La jeune femme kurde d'Iran tient un salon de beauté à Erbil, la capitale du Kurdistan irakien, mais elle a décidé de consacrer deux jours par mois à "rendre belles" des femmes qui ont tout perdu, "et en premier lieu leur confiance en soi".
Elles sont quelque 3.600 dans le camp de Hasancham, arrivées il y a plusieurs semaines ou quelques jours. Elles ont quitté leur logement à Mossoul sans rien emporter ou presque, fuyant les combats qui opposent depuis octobre les forces irakiennes aux jihadistes du groupe Etat islamique (EI).
D'abord réticentes à l'idée de suivre une inconnue et de se séparer de leur mari, une petite dizaine se laisse finalement convaincre par Chnoor qui les accueille tout sourire dans son "salon de coiffure" improvisé.
"Je leur propose une coupe de cheveux, l'épilation des sourcils et du visage, mais elles ne demandent rien de précis, elles veulent juste que je m'occupe d'elles", s'étonne la coiffeuse de 31 ans.
Mervet, une mère de famille de 30 ans, fixe très attentivement les doigts de Chnoor malaxer la cire, la poser sur le visage un peu crispé d'une jeune fille puis l'arracher d'un geste sec.
"A Mossoul, avant l'EI, je travaillais dans un salon de beauté. Revoir ces gestes me remplit d'émotion", confie-t-elle.
Azhar, 34 ans, est arrivée au camp il y a tout juste deux jours, après avoir risqué sa vie en traversant le fleuve Tigre pour fuir la partie ouest de Mossoul encore tenue par l'EI.
"Cela fait des semaines que les habitants sont privés de tout: les prix se sont envolés, il n'y a plus que des pommes de terre, du blé et des lentilles", raconte-t-elle en tremblant de rage.
Mais elle retrouve rapidement son sourire en se regardant dans la glace. "Je n'avais jamais imaginé qu'une coupe de cheveux me ferait tellement plaisir!"
'Dignité'
Et elle n'est pas la seule à sourire. Le "salon de coiffure" se trouve vite assailli par des dizaines de femmes qui rient à l'idée de retirer leur voile et de se faire couper les cheveux.
"Ici au camp, il n'y a pas de place pour les femmes. Il y a des coiffeurs pour hommes, des jeux pour les enfants mais rien pour nous", murmure Ghada, 23 ans et mère de deux enfants.
"Nos visages sont brûlés par le soleil, nous avons besoin de crèmes, de produits d'hygiène. Nous n'avons même pas de soutiens-gorges!", s'insurge Safa à côté d'elle.
Chnoor la coiffeuse est convaincue: "Il n'y a aucune honte à vouloir retrouver sa féminité.

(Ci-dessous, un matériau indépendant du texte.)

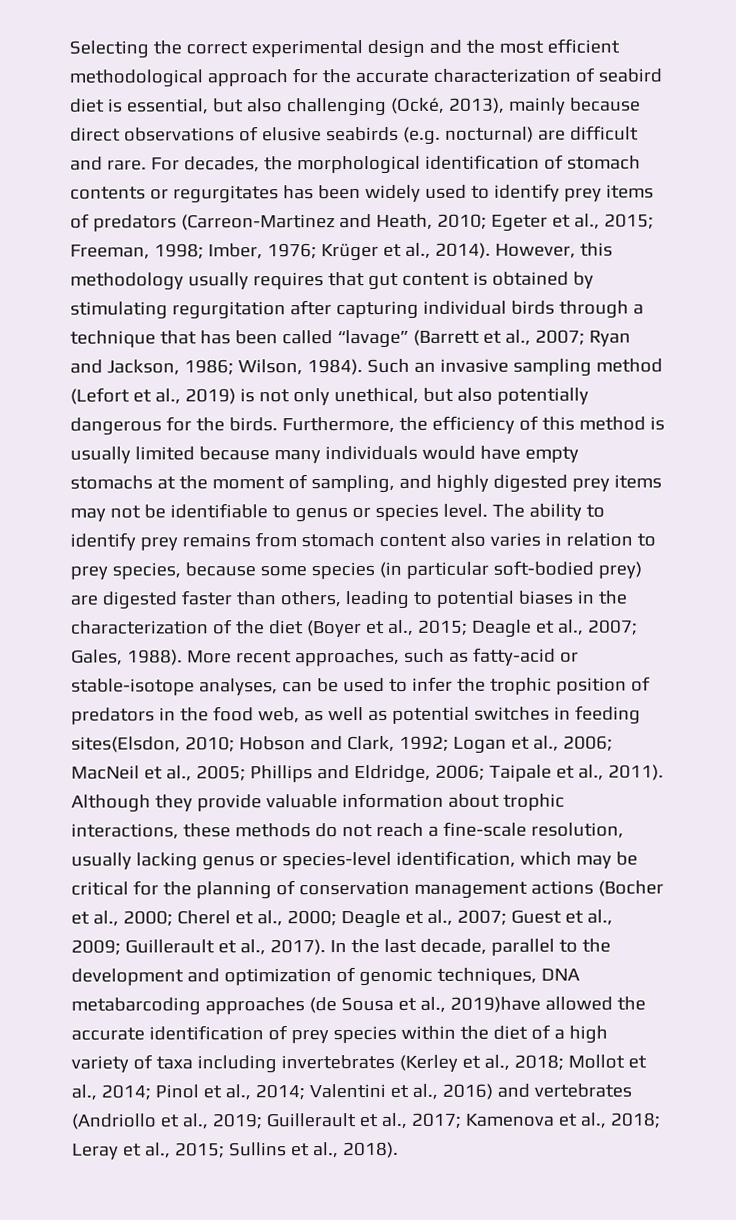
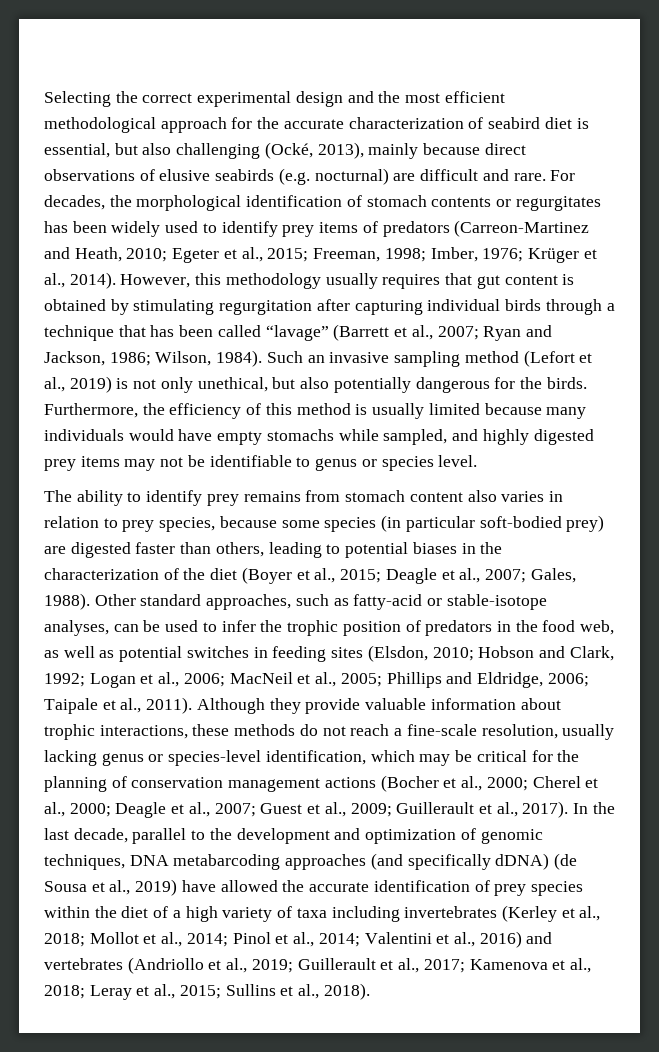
[156,474,395,494] at the moment of sampling, -> [338,429,448,445] while sampled,
(488, 510) none -> (478, 461) //
[186,650,292,664] More recent -> [94,594,202,606] Other standard
[71,736,181,753] sites(Elsdon, -> [331,645,428,662] sites (Elsdon,
(305, 1006) none -> [370,853,550,870] (and specifically dDNA)
[449,996,541,1013] 2019)have -> [135,879,216,896] 2019) have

Surtout dans des conditions tellement difficiles, il en va de son bien-être et de sa dignité!"
Ghada est venue "voir", mais elle n'ose pas prendre place sur le fauteuil. "Depuis qu'on est arrivé ici (il y a six semaines), je suis constamment angoissée, je fais des cauchemars, des crises d'angoisse, je soupçonne tout le monde d'être un espion de Daech", un acronyme en arabe de l'EI.
"Je crois que j'ai besoin de parler à quelqu'un... un psychologue", souffle-t-elle tout bas dans un sourire crispé.

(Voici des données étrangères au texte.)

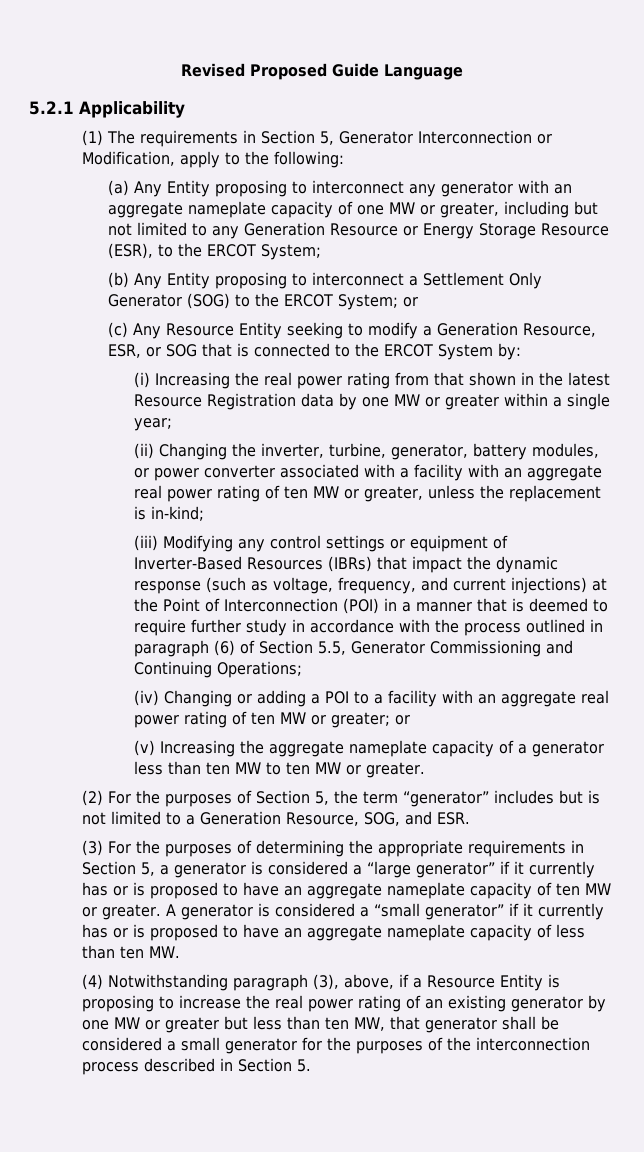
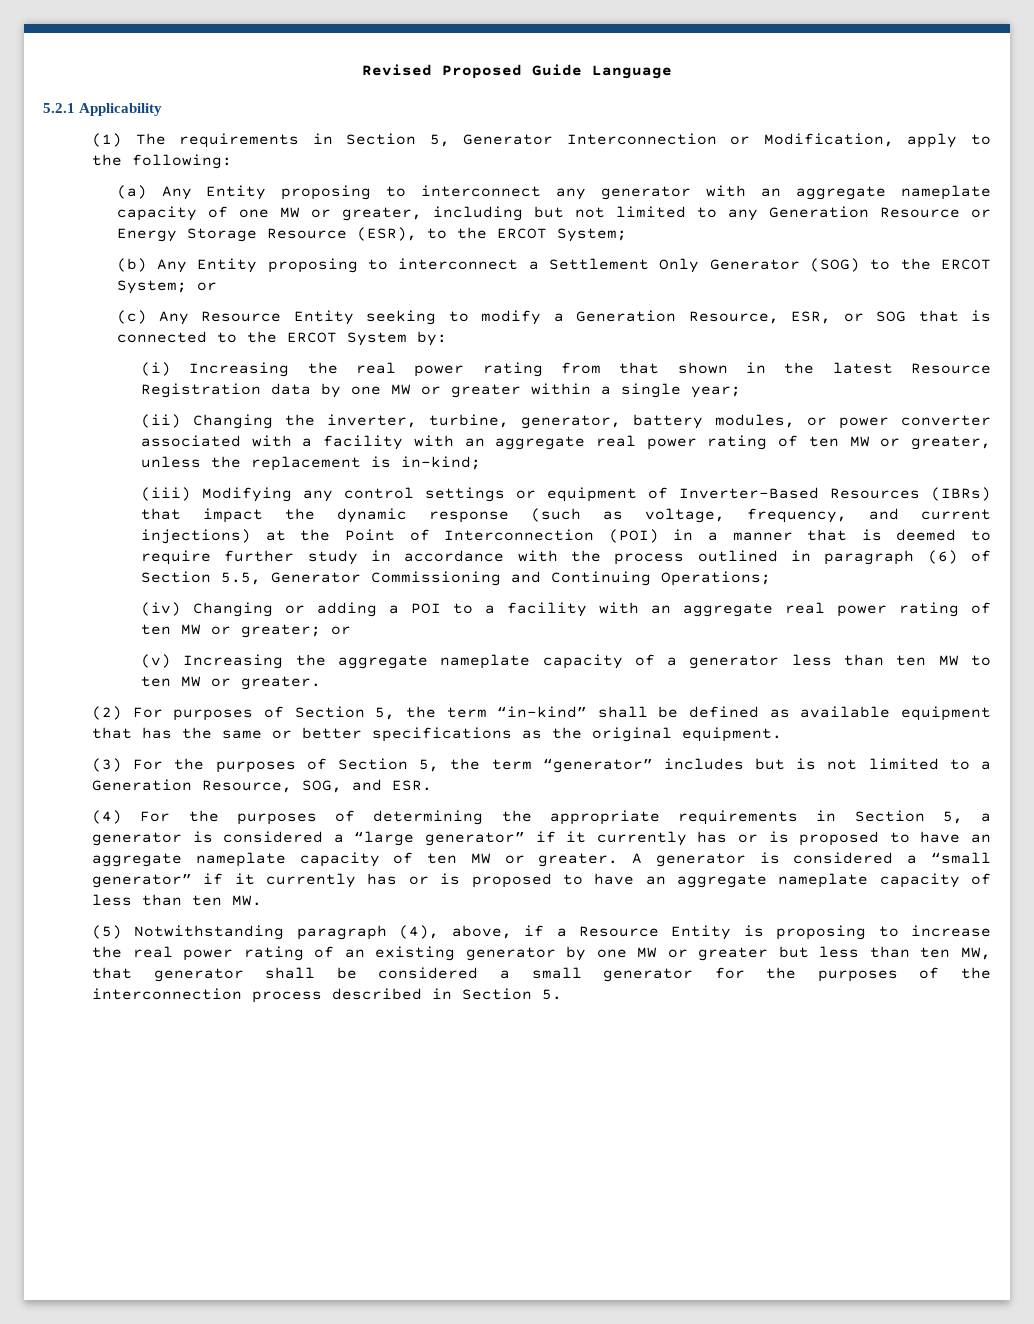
(131, 797) none -> [173,706,991,721] [92,727,783,742] [92,758,164,772] purposes of Section 5, the term “in-kind” shall be defined as available equipment that has the same or better specifications as the original equipment. // (3) For
[81,840,103,856] (3) -> [92,810,123,824] (4)
[81,974,103,990] (4) -> [92,925,123,939] (5)
[312,974,339,990] (3), -> [399,925,440,939] (4),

En fin d'après-midi, après quasiment sept heures de travail à un rythme soutenu, Chnoor pose enfin ces ciseaux, épuisée mais heureuse.
"Regardez leur visage, comment il s'est métamorphosé! Elle sont arrivées méfiantes et renfermées, elle sortent d'ici détendues et fières de s'être accordées ce moment rien qu'à elles", constate-t-elle.
A ses côtés, Mervet, qui a fini par retirer son voile bleu et montrer ses longs cheveux blonds, se tient debout, radieuse. Elle ne s'est pas faite coiffer par Chnoor, mais elle a elle-même pris les ciseaux pour s'occuper des têtes des enfants des autres.
Pour Chnoor, le pari est ainsi doublement réussi et les deux semaines qui la séparent de sa prochaine venue lui semblent déjà longues.